所收集的资料:
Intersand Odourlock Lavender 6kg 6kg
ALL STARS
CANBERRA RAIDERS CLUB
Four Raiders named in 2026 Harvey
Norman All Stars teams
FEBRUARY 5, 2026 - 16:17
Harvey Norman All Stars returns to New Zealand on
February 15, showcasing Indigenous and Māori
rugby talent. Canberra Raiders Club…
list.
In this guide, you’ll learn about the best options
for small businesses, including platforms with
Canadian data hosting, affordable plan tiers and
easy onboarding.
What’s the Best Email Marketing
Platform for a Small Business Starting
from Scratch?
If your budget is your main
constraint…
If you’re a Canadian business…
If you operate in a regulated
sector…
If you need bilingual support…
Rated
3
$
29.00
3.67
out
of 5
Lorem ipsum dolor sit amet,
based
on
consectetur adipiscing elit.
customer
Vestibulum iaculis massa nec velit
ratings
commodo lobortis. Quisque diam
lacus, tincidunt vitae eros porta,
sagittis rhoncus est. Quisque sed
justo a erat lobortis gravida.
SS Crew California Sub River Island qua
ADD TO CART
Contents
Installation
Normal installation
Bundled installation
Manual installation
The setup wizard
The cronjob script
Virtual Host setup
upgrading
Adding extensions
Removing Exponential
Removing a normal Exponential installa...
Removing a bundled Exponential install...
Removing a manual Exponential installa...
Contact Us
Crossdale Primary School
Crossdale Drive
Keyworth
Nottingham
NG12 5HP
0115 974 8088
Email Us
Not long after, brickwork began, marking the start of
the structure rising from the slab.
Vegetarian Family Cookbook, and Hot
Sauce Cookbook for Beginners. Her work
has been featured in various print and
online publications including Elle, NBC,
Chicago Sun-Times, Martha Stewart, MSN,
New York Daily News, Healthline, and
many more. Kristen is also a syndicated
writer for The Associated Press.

- [练习]:
将上述全部条目中的各行整理为编号列表，略去空行。

- [本题答案]:
1. Intersand Odourlock Lavender 6kg 6kg
2. ALL STARS
3. CANBERRA RAIDERS CLUB
4. Four Raiders named in 2026 Harvey
5. Norman All Stars teams
6. FEBRUARY 5, 2026 - 16:17
7. Harvey Norman All Stars returns to New Zealand on
8. February 15, showcasing Indigenous and Māori
9. rugby talent. Canberra Raiders Club…
10. list.
11. In this guide, you’ll learn about the best options
12. for small businesses, including platforms with
13. Canadian data hosting, affordable plan tiers and
14. easy onboarding.
15. What’s the Best Email Marketing
16. Platform for a Small Business Starting
17. from Scratch?
18. If your budget is your main
19. constraint…
20. If you’re a Canadian business…
21. If you operate in a regulated
22. sector…
23. If you need bilingual support…
24. Rated
25. 3
26. $
27. 29.00
28. 3.67
29. out
30. of 5
31. Lorem ipsum dolor sit amet,
32. based
33. on
34. consectetur adipiscing elit.
35. customer
36. Vestibulum iaculis massa nec velit
37. ratings
38. commodo lobortis. Quisque diam
39. lacus, tincidunt vitae eros porta,
40. sagittis rhoncus est. Quisque sed
41. justo a erat lobortis gravida.
42. SS Crew California Sub River Island qua
43. ADD TO CART
44. Contents
45. Installation
46. Normal installation
47. Bundled installation
48. Manual installation
49. The setup wizard
50. The cronjob script
51. Virtual Host setup
52. upgrading
53. Adding extensions
54. Removing Exponential
55. Removing a normal Exponential installa...
56. Removing a bundled Exponential install...
57. Removing a manual Exponential installa...
58. Contact Us
59. Crossdale Primary School
60. Crossdale Drive
61. Keyworth
62. Nottingham
63. NG12 5HP
64. 0115 974 8088
65. Email Us
66. Not long after, brickwork began, marking the start of
67. the structure rising from the slab.
68. Vegetarian Family Cookbook, and Hot
69. Sauce Cookbook for Beginners. Her work
70. has been featured in various print and
71. online publications including Elle, NBC,
72. Chicago Sun-Times, Martha Stewart, MSN,
73. New York Daily News, Healthline, and
74. many more. Kristen is also a syndicated
75. writer for The Associated Press.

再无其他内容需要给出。